● Required action: Without the images, write out the whole listing exactly.

● Data for this exercise:
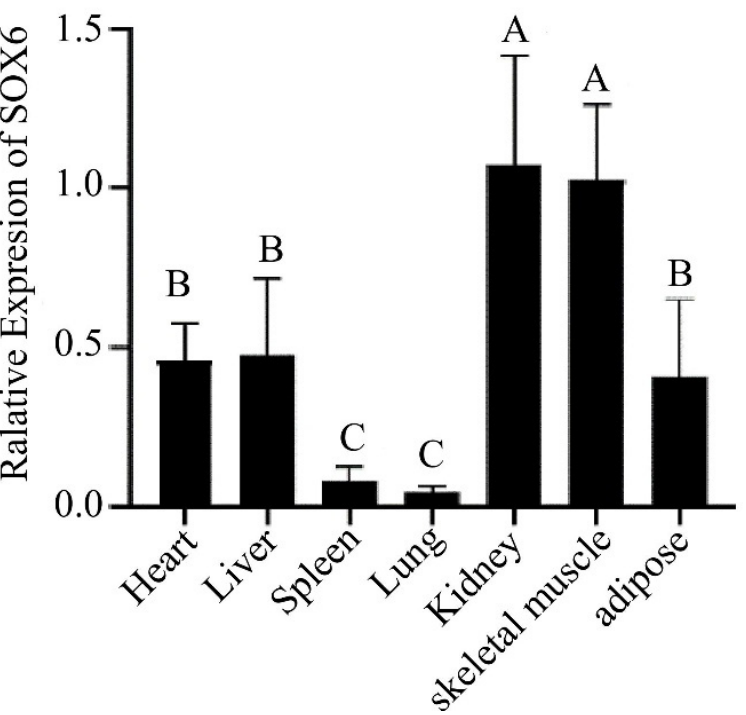
Figure 2. Tissues expression of SOX6 in the Ashidan yak. Different capital letters (A, B, C) represent the extremely significant differences ( p < 0.01).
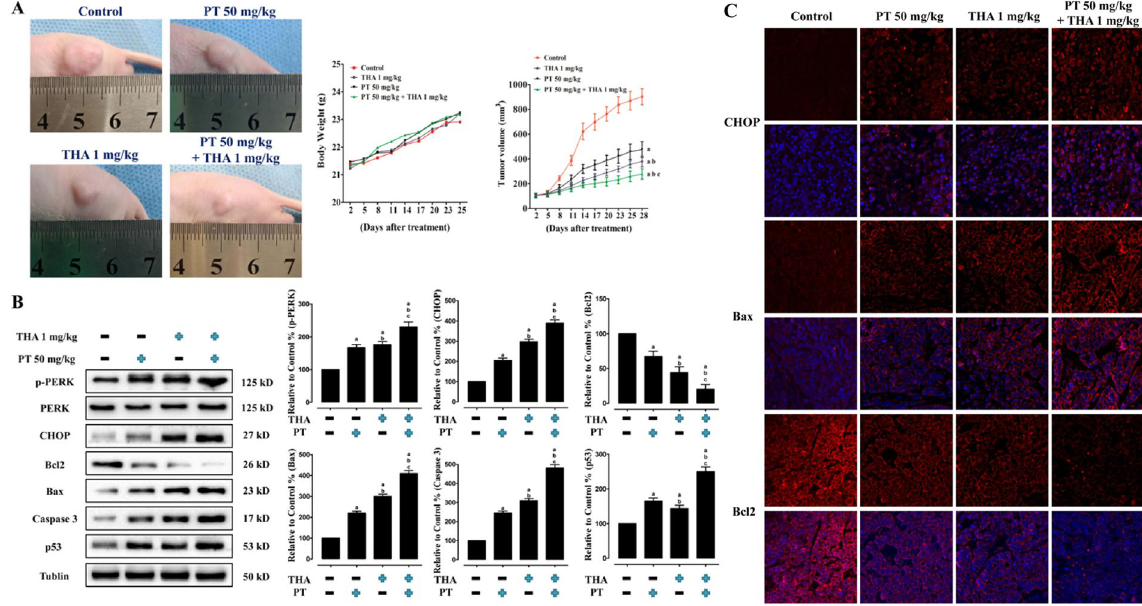
Figure 8. Effect of PT treatment combined with THA on tumor volume, body weight of nude mice, ERS pathways and apoptosis-associated proteins on PC9 tumor xenografts in vivo . ( A ) Photographs showing tumor xenograft morphologies in each group, changes in body weight of nude mice, and tumor growth curve drawn from the tumor volumes and treatment duration were provided. ( B ) Representative western blot results of the key proteins, including p-PERK, CHOP, Bcl2, Bax, Caspase 3, and p53 were shown. Membranes were re-probed for Tublin expression to show that similar amounts of protein were loaded in each lane. ( C ) Representative immunohistofluorescence staining images showed CHOP (red fluorescence) in the cell nucleus, Bax and Bcl2 (red fluorescence) in the cytoplasm, and DAPI (dark blue fluorescence) in the cell nucleus. The results were expressed as the mean ± SD; n = 6. a P < 0.05 vs . the control group, b P < 0.05 vs . the 50 mg/kg PT-treated group, c P < 0.05 vs . the 1 mg/kg THA-treated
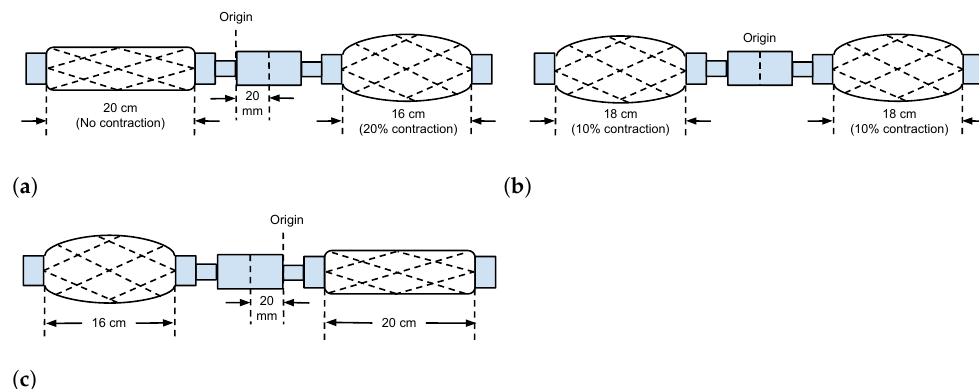
Figure 2. Illustration of antagonistic translational TMM servoactuator setup for 40 mm position control with no modification. The length of the setup has to be more than 36 cm. ( a ) Rightmost position; ( b ) center position; ( c ) leftmost position.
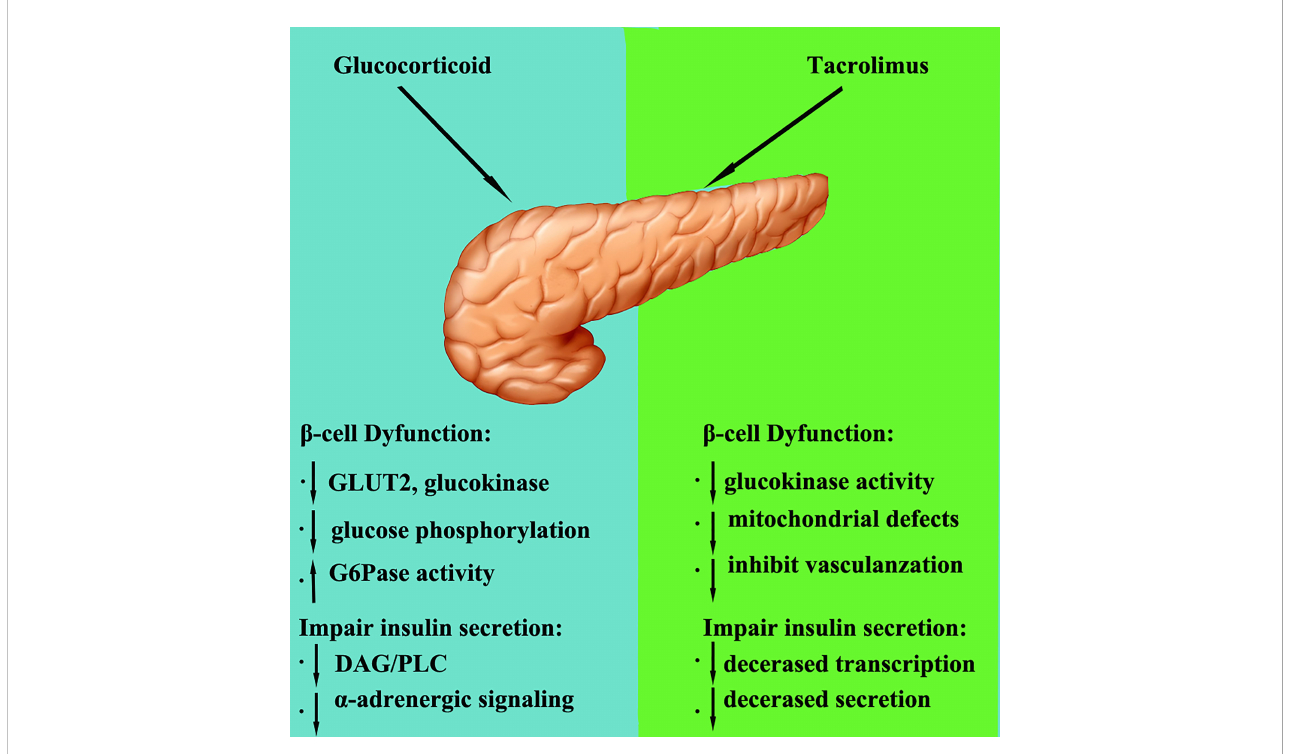
FIGURE 1 The mechanism of glucocorticoid and tacrolimus in regulating pancreatic glucose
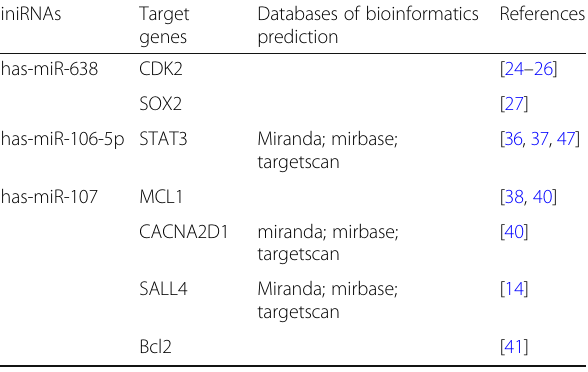
Table 3 Target genes of different miRNAs iniRNAs Target Databases of bioinformatics genes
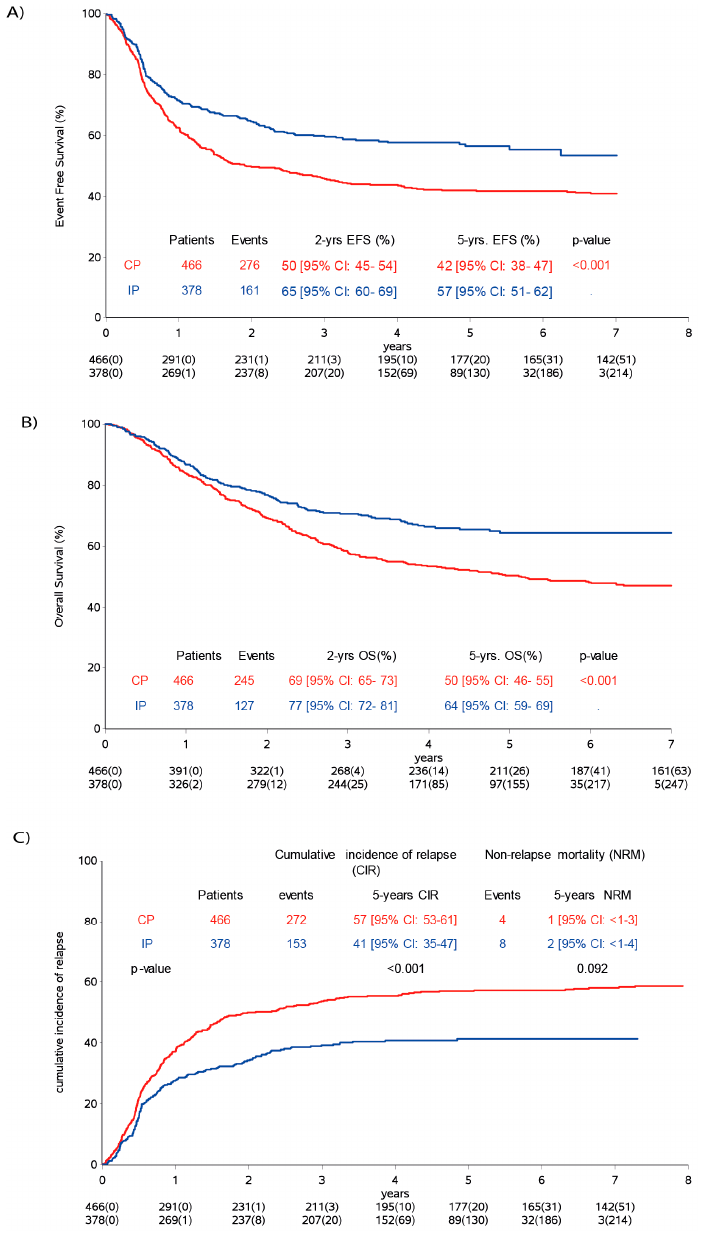
Figure 2. Analysis population comparing control population versus immunotherapy population. ( A ) Event-free survival, ( B ) overall survival and ( C ) cumulative incidence of progression/relapse. CP (control population), IP (immunotherapy population), CIR (cumulative incidence of relapse) and NRM (non-relapse mortality).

● Exercise result:
Figure 2. Tissues expression of SOX6 in the Ashidan yak. Different capital letters (A, B, C) represent the extremely significant differences ( p < 0.01).
Figure 8. Effect of PT treatment combined with THA on tumor volume, body weight of nude mice, ERS pathways and apoptosis-associated proteins on PC9 tumor xenografts in vivo . ( A ) Photographs showing tumor xenograft morphologies in each group, changes in body weight of nude mice, and tumor growth curve drawn from the tumor volumes and treatment duration were provided. ( B ) Representative western blot results of the key proteins, including p-PERK, CHOP, Bcl2, Bax, Caspase 3, and p53 were shown. Membranes were re-probed for Tublin expression to show that similar amounts of protein were loaded in each lane. ( C ) Representative immunohistofluorescence staining images showed CHOP (red fluorescence) in the cell nucleus, Bax and Bcl2 (red fluorescence) in the cytoplasm, and DAPI (dark blue fluorescence) in the cell nucleus. The results were expressed as the mean ± SD; n = 6. a P < 0.05 vs . the control group, b P < 0.05 vs . the 50 mg/kg PT-treated group, c P < 0.05 vs . the 1 mg/kg THA-treated
Figure 2. Illustration of antagonistic translational TMM servoactuator setup for 40 mm position control with no modification. The length of the setup has to be more than 36 cm. ( a ) Rightmost position; ( b ) center position; ( c ) leftmost position.
FIGURE 1 The mechanism of glucocorticoid and tacrolimus in regulating pancreatic glucose
Table 3 Target genes of different miRNAs iniRNAs Target Databases of bioinformatics genes
Figure 2. Analysis population comparing control population versus immunotherapy population. ( A ) Event-free survival, ( B ) overall survival and ( C ) cumulative incidence of progression/relapse. CP (control population), IP (immunotherapy population), CIR (cumulative incidence of relapse) and NRM (non-relapse mortality).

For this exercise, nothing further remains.